**EXTRACT:**
....

When humans invented language, it was accompanied by a major shift in our brains.  When humans invented writing, our storytelling acquired different patterns. Recently humanity has awakened to find ourselves in the midst of a third revolution – computer mediated communication and the dawn of electronic thought. Computer-assisted thought will change our world.  But how?  What capabilities are we losing?  What insights are we gaining? 

To unravel the mystery of the future, to understand where we are going, we must turn back and look at where we have been. Why We Tell Stories asserts that our most ancient and enduring form of literature, the folktale, has been key to human survival. This is the first book to bring a uniquely female perspective to the examination of storytelling across time, cultures, and traditions to ask the question: What is the future of human thought in the electronic age?

....

**ACTIONS TO TAKE:**
1. List the three shifts in human communication that the storytelling passage names, in the order it gives them.
2. Please write the next part of the storytelling passage, starting after its final sentence.
The rows are separate material, apart from the storytelling passage.

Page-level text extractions

....

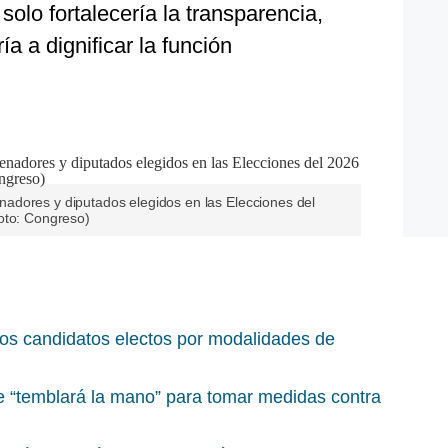
solo fortalecería la transparencia,
ía a dignificar la función
 senadores y diputados elegidos en las Elecciones del
oto: Congreso)
los candidatos electos por modalidades de
le “temblará la mano” para tomar medidas contra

....

**EXERCISE RESULTS:**
1.
1. Language
2. Writing
3. Computer mediated communication and the dawn of electronic thought

2.
"Anyone interest in the evolution and significance of storytelling must read Kathleen Ragan’s latest book: Why We Tell Stories. She acutely explains why we must move backward in history first if we want to move forward and understand where we humans are going. It is through storytelling that we have managed to survive and shall continue to survive if we let our stories breathe. Ragan succinctly maps out the new technological obstacles that confront us now and block communication and community. In many respects her book is not only a superb study of language and storytelling, but also a warning that our minds will be depleted by new technological advances that threaten our minds if we do not listen to the past."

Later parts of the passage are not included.